Single by John Farnham

from the album Whispering Jack
- B-side: "Let Me Out"
- Released: 1 December 1986
- Recorded: 1985–1986
- Genre: Rock, pop rock
- Length: 3:45
- Label: Wheatley Records
- Songwriter: Harry Bogdanovs
- Producer: Ross Fraser

John Farnham singles chronology
| "You're the Voice" (1986) | "Pressure Down" (1986) | "A Touch of Paradise" (1987) |

= Pressure Down =

"Pressure Down" is a song written by Harry Bogdanovs, recorded by Australian singer John Farnham.

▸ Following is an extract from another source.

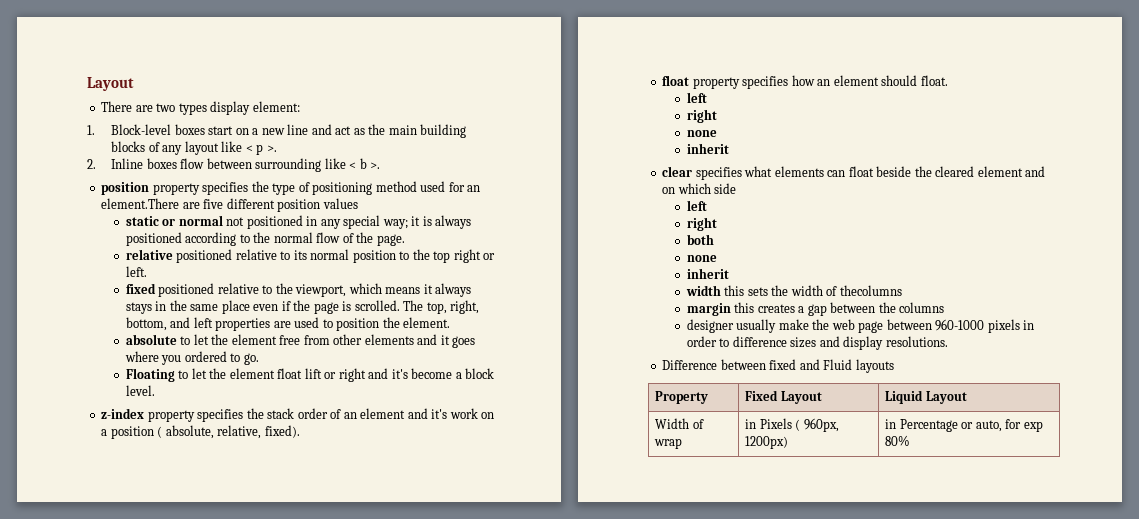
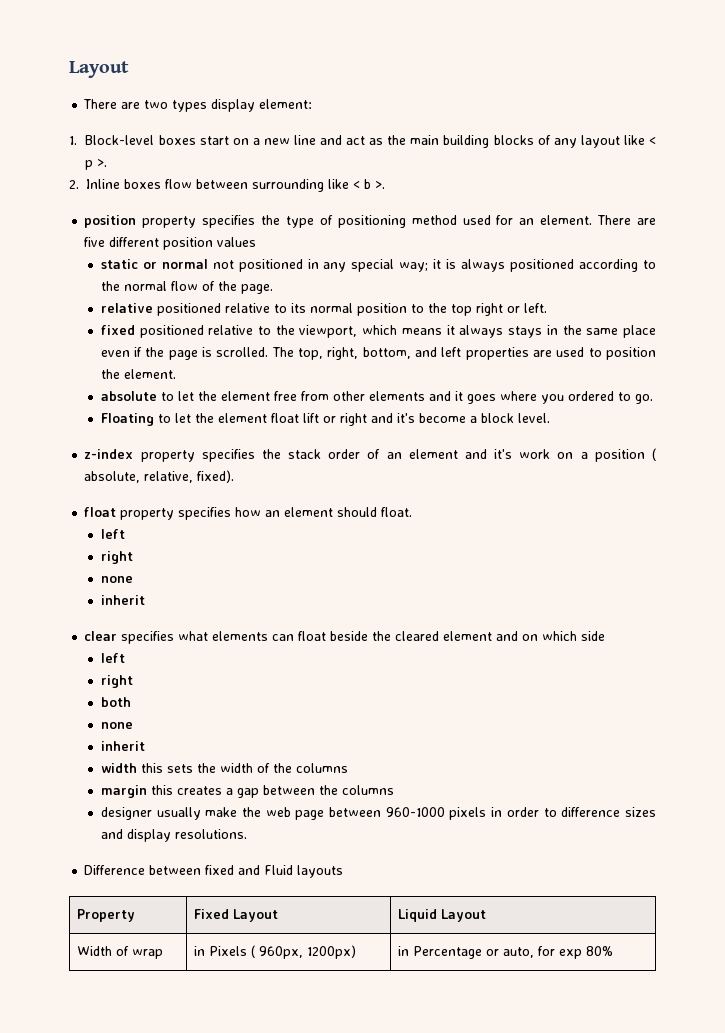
[101,198,180,209] element.There -> [540,215,632,225] element. There
[839,285,902,296] thecolumns -> [272,763,348,773] the columns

The song was released as the second single from his 1986 album Whispering Jack.

==Reception==
Cash Box magazine called it "A summer's breeze of a pop tune, with razor-sharp production."

== Charts ==
=== Weekly charts ===

Weekly chart performance for "Pressure Down"
| Chart (1986–87) | Peak position |
|---|---|
| Australia (Kent Music Report) | 4 |
| Canada Top Singles (RPM) | 70 |
| Netherlands (Single Top 100) | 99 |
| New Zealand (Recorded Music NZ) | 8 |
| Quebec (ADISQ) | 19 |
| Sweden (Sverigetopplistan) | 11 |
| UK Singles (OCC) | 78 |
| West Germany (GfK) | 32 |

=== Year-end charts ===

Year-end chart performance for "Pressure Down"
| Chart (1987) | Position |
|---|---|
| Australia (Australian Music Report) | 16 |
| New Zealand (Recorded Music NZ) | 49 |

==Certifications==

Certifications for "Pressure Down"
| Region | Certification | Certified units/sales |
| New Zealand (RMNZ) | Gold | 15,000^{‡} |
^{‡} Sales+streaming figures based on certification alone.